NEW YORK – Nobel laureate Saul Bellow, a master of comic melancholy who in “Herzog,” “Humboldt’s Gift” and other novels both championed and mourned the soul’s fate in the modern world, died Tuesday. He was 89.
New York Times obit here.
… is the bicentenary of the birth of Hans Christian Andersen.
How I wish my friend Elias, who wrote the definitive biography, had lived to see the day. He died in August 2002, a few days before my Sue, who was mad about him, as were my kids. Elias had been in the Danish Resistance during the war and had known both Leon Trotsky and Bertrand Russell. My children loved him because he was tall and elegant and courteous in an old-world way, and they recognised immediately that he was, in some way, genuinely distinguished. To this day, every time we pass his Cambridge College — Peterhouse — they sing out “Elias’s college!”
John Zachary DeLorean, a handsome chap who gave innocent amusement to millions (and relieved the British taxpayer of quite a lot of dosh), has died at the age of 80. His company, DeLorean Motor, produced only one model, the DMC-12, but it made a lasting impression as an unpainted, stainless steel-bodied sports car with gull-wing doors. (It was the car in the Back to the Future movies.)

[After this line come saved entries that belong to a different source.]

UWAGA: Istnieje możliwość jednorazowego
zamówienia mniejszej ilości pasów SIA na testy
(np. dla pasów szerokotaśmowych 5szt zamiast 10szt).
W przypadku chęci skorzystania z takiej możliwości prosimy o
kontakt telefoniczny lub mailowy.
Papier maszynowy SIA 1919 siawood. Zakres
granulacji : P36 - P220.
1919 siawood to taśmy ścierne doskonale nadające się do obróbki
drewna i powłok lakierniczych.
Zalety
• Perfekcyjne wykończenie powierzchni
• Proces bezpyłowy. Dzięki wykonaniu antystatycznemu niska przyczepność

DeLorean Motor corporation had a hectic but brief life. Its founder set it up in Northern Ireland during the height of the ‘troubles’ when nobody would invest in the embattled province. The UK government, unable to believe its luck, gave DeLorean massive subsidies and tax-breaks to come to Northern Ireland. He produced about 9,000 cars before going bankrupt in 1982. Soon afterwards, US authorities charged him with selling cocaine to prop up its finances. This led my fellow-countrymen to propose a new marketing slogan for the company: “Things go better with Coke”. (JZD was acquitted in 1984 after a sensational trial.) The taxpayer may be richer as a result of his passing, but the world is poorer! The NYT says that restored DMC-12s sell for $30k. Wonder if there’s one on eBay.

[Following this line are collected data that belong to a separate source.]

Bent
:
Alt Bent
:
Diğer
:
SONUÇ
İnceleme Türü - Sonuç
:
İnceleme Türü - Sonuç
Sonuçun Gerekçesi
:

Er, it’s St Patrick’s Day. More importantly, Sinn Fein have not been invited to the White House and the McCartney family have. And of course it’s Cheltenham week. Sue and I used to go every year with a group of friends. We had a rule that if anyone had a winner in a race, they had to buy a bottle of champagne at the end of the race. On one unforgettable day we had six bottles. Ah, those were the days… (dozes off into daydream about the time when marmalade was thicker and 640k of RAM was enough for anyone.)

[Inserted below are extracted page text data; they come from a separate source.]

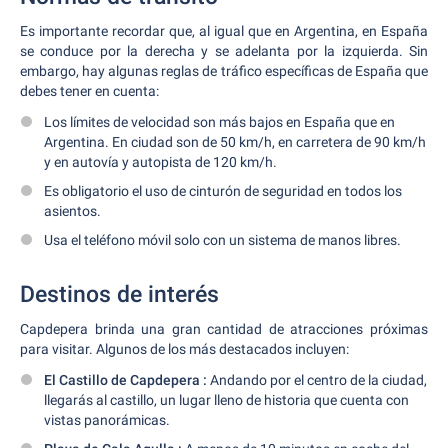
Es importante recordar que, al igual que en Argentina, en España
se conduce por la derecha y se adelanta por la izquierda. Sin
embargo, hay algunas reglas de tráfico específicas de España que
debes tener en cuenta:
Los límites de velocidad son más bajos en España que en
Argentina. En ciudad son de 50 km/h, en carretera de 90 km/h
y en autovía y autopista de 120 km/h.
Es obligatorio el uso de cinturón de seguridad en todos los
asientos.
Usa el teléfono móvil solo con un sistema de manos libres.
Destinos de interés
Capdepera brinda una gran cantidad de atracciones próximas
para visitar. Algunos de los más destacados incluyen:
El Castillo de Capdepera :
Andando por el centro de la ciudad,
llegarás al castillo, un lugar lleno de historia que cuenta con
vistas panorámicas.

What? (Shakes himself abruptly) Where was I? Oh, yes, I remember. People are always attributing to Bill Gates the quote that “640k should be enough for anyone”. But Gates has vehemently denied that he said it. And, for once, I believe him.
Observer | A world of evil and hope amid the dark pine trees
To build a five-star spa hotel on this spot was always going to be controversial. For an American corporate hotel chain to do so seems, at the very least, eccentric. From my chic, minimalist £130-a-night room with its flat-screen TV, Villeroy and Boch porcelain and Molton Brown toiletries I can look down the Obersalzberg mountain to the town of Berchtesgaden in the valley below, I can see the woods where Hitler walked with his mistress Eva Braun; see where his henchmen, Goering and Bormann, had their houses; see the site of the old SS barracks. Unlovely ghosts.
Most of the original buildings have long since been demolished. Hitler’s own residence, the Berghof, was flattened by Allied bombers in 1945. But the legacy of the Nazi era, when the party annexed a 100-acre area, turfing out farmers and creating a summer holiday resort for the top brass of the Third Reich, is not comfortable baggage for any hotel to carry. All the feng shui in China cannot sweeten this site.
Inevitably, the building of the InterContinental – a striking modern edifice with cool, white walls and huge windows affording panoramic views – sparked fierce debate in Germany. Last year, Michel Friedman, a former deputy head of Germany’s Central Council of Jews, led the protests. ‘The use of the site as a hotel masks the historical reality. Such places should be preserved and used for a totally different purpose.’
I went to Berchtesgaden once, just to see what remained. It’s an eerie place, with stunning views — and those ghosts.